Quella del ponte è una storia che si ripete da decenni, tra annunci, proclami e false partenze. Un’ossessione politica, quasi una chimera, che ha attraversato governi di ogni colore senza mai materializzarsi. Eppure, oggi, l’attuale ministro delle Infrastrutture Matteo Salvini sembra determinato a portare a compimento l’opera, ereditando – e rilanciando – una visione che fu soprattutto berlusconiana. Il progetto, approvato dal Cipess, prevede una struttura da 3.300 metri, con una campata centrale che supererebbe ogni record attuale, surclassando persino il Ponte dei Dardanelli in Turchia (2.023 metri). Un’infrastruttura destinata a entrare nella classifica dei giganti dell’ingegneria mondiale, accanto al Golden Gate di San Francisco o al Verrazzano di New York.

I lavori, stando alle ultime indicazioni, dovrebbero iniziare tra fine settembre e ottobre 2025, con il cantiere che sorgerà a Villa San Giovanni, in località Santa Trada.
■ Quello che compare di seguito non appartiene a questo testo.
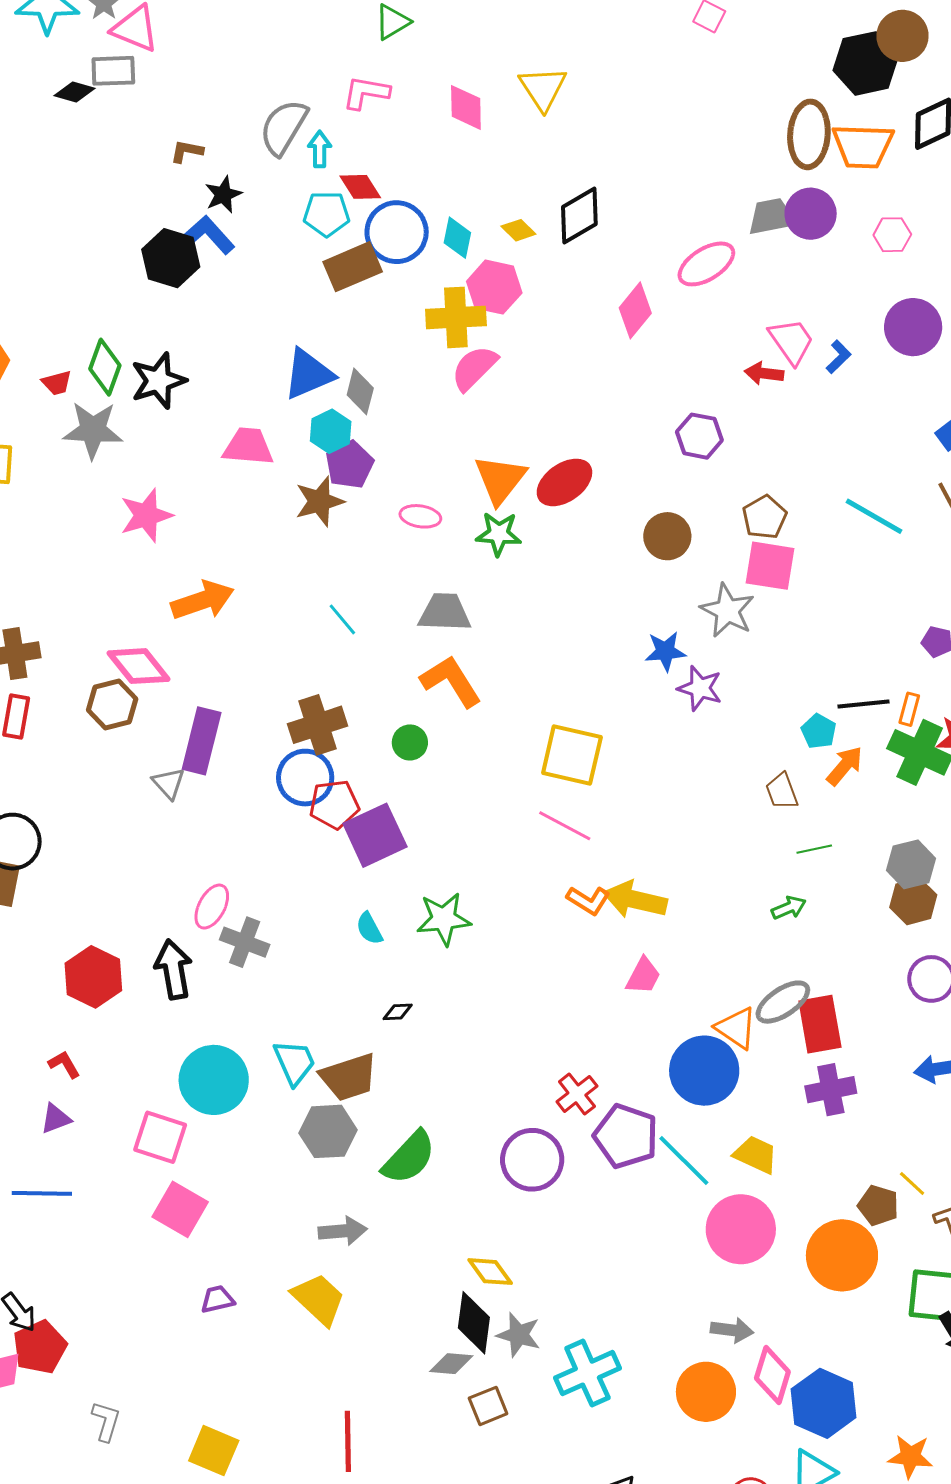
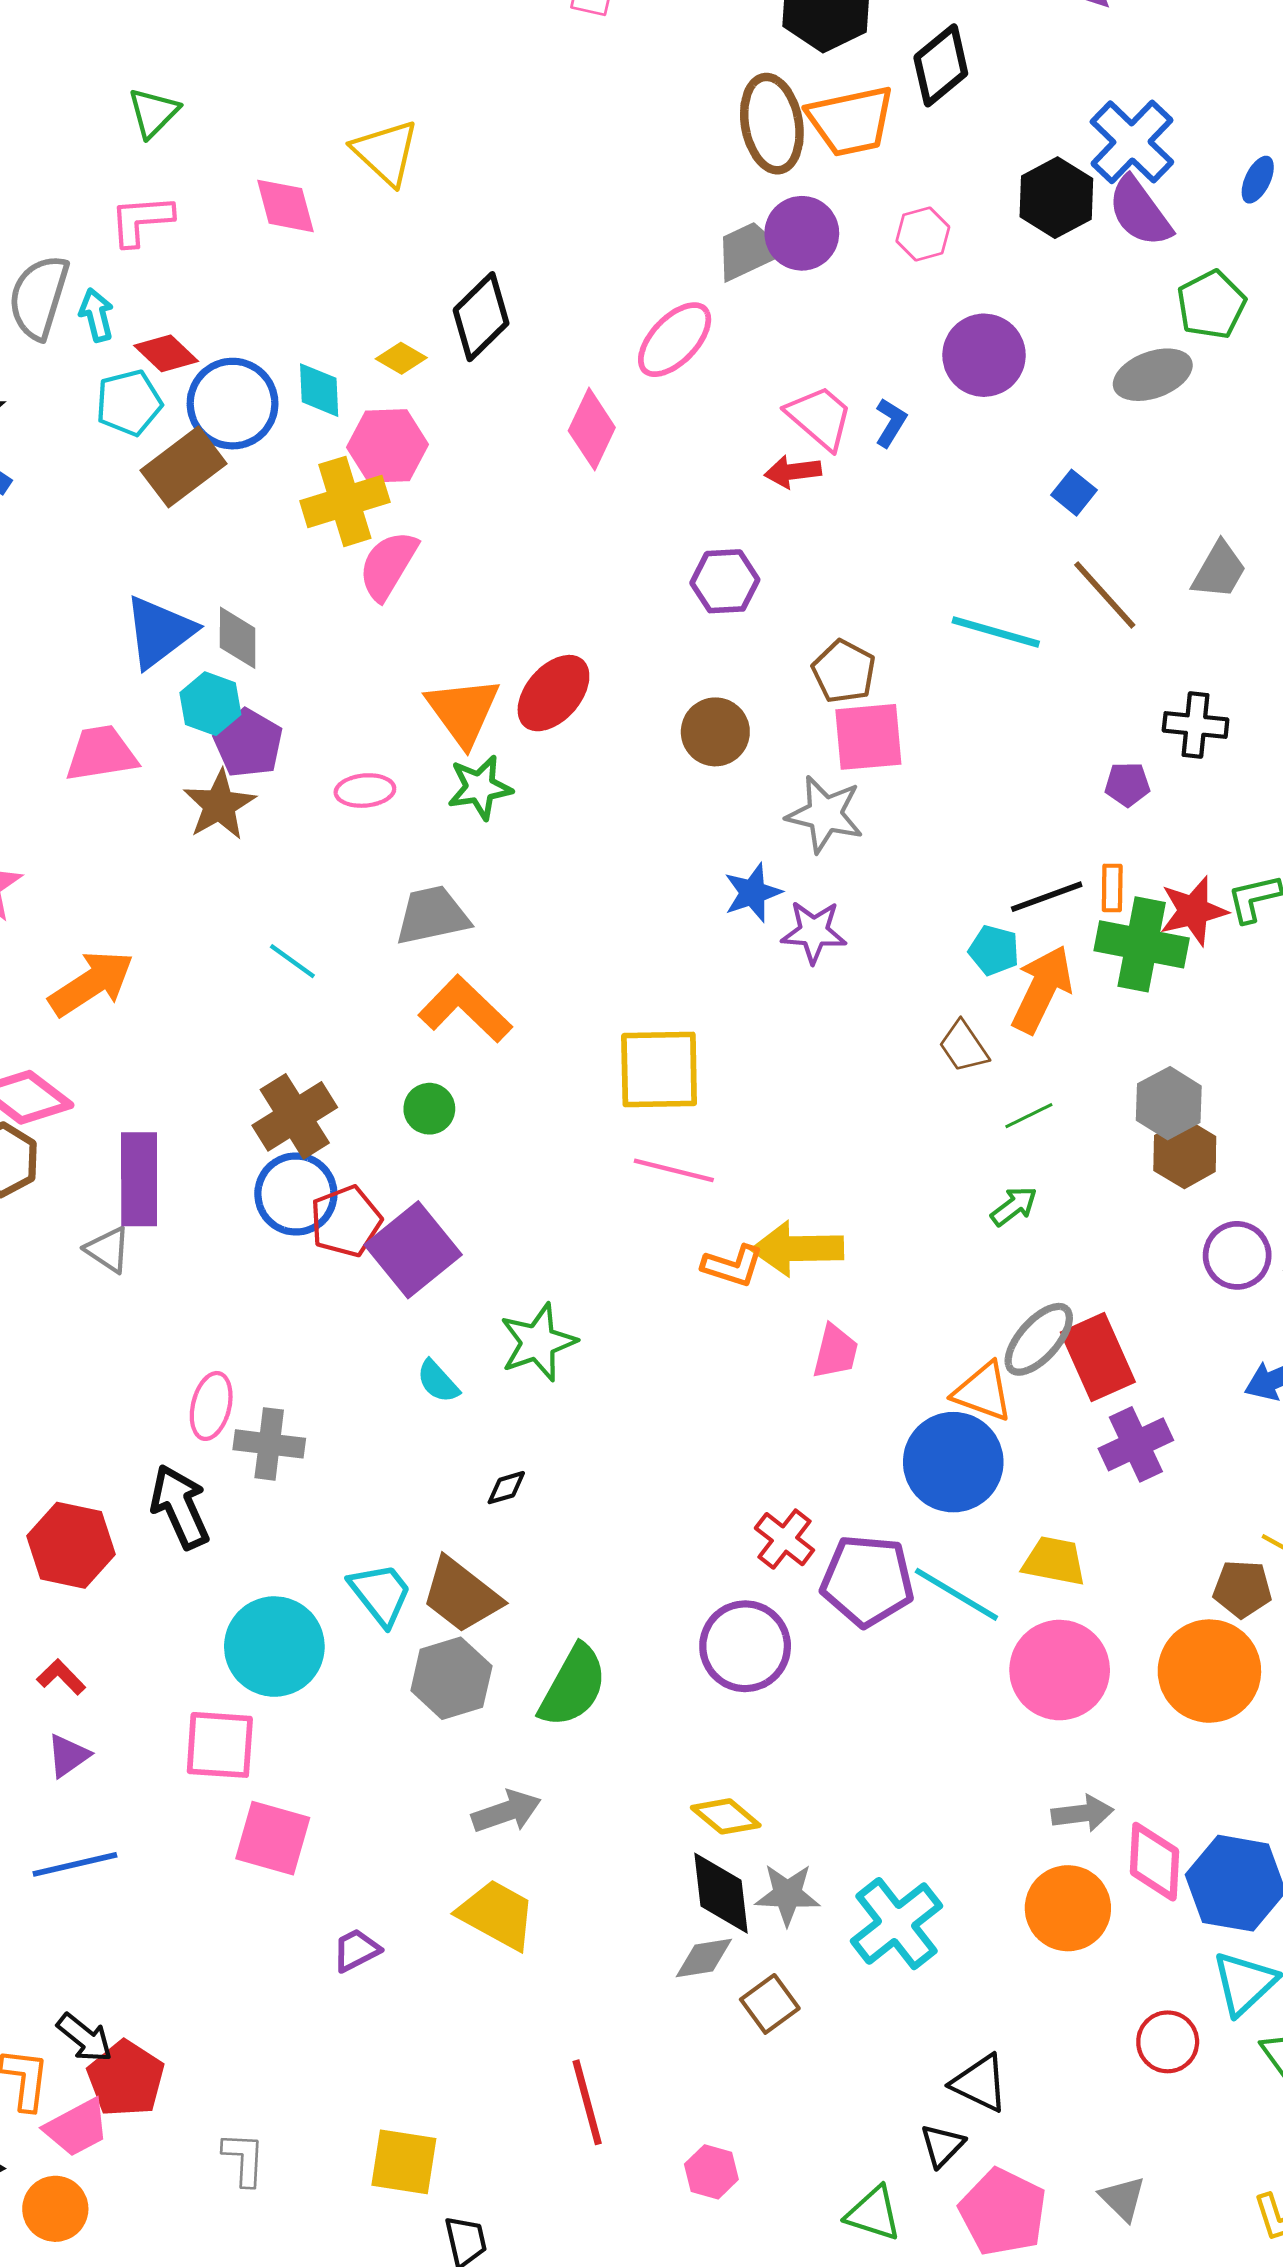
orange arrow: (845, 766) -> (1042, 989), size x1.4
brown trapezoid: (349, 1077) -> (461, 1595), turned 70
Ma al di là delle date e dei numeri, ciò che colpisce è la persistenza di un’idea che, nonostante le polemiche e i dubbi tecnici, continua a resistere. Quasi come se il ponte non fosse solo un’opera fisica, ma un simbolo: quello di un’Italia che promette e fatica a mantenere, divisa tra ambizione e incapacità di guardare davvero al futuro.

Intanto, il video di Fascina riporta alla luce un pezzo di storia politica recente, mostrando quanto quel sogno – o quell’utopia, a seconda dei punti di vista – sia ancora vivo. E mentre c’è chi storce il naso, ricordando i costi e i rischi sismici, altri lo difendono come un’occasione irripetibile. Senza contare che, con Trump nuovamente alla Casa Bianca, gli equilibri internazionali potrebbero influenzare anche progetti come questo, in un gioco di alleanze e finanziamenti che va ben oltre i confini nazionali.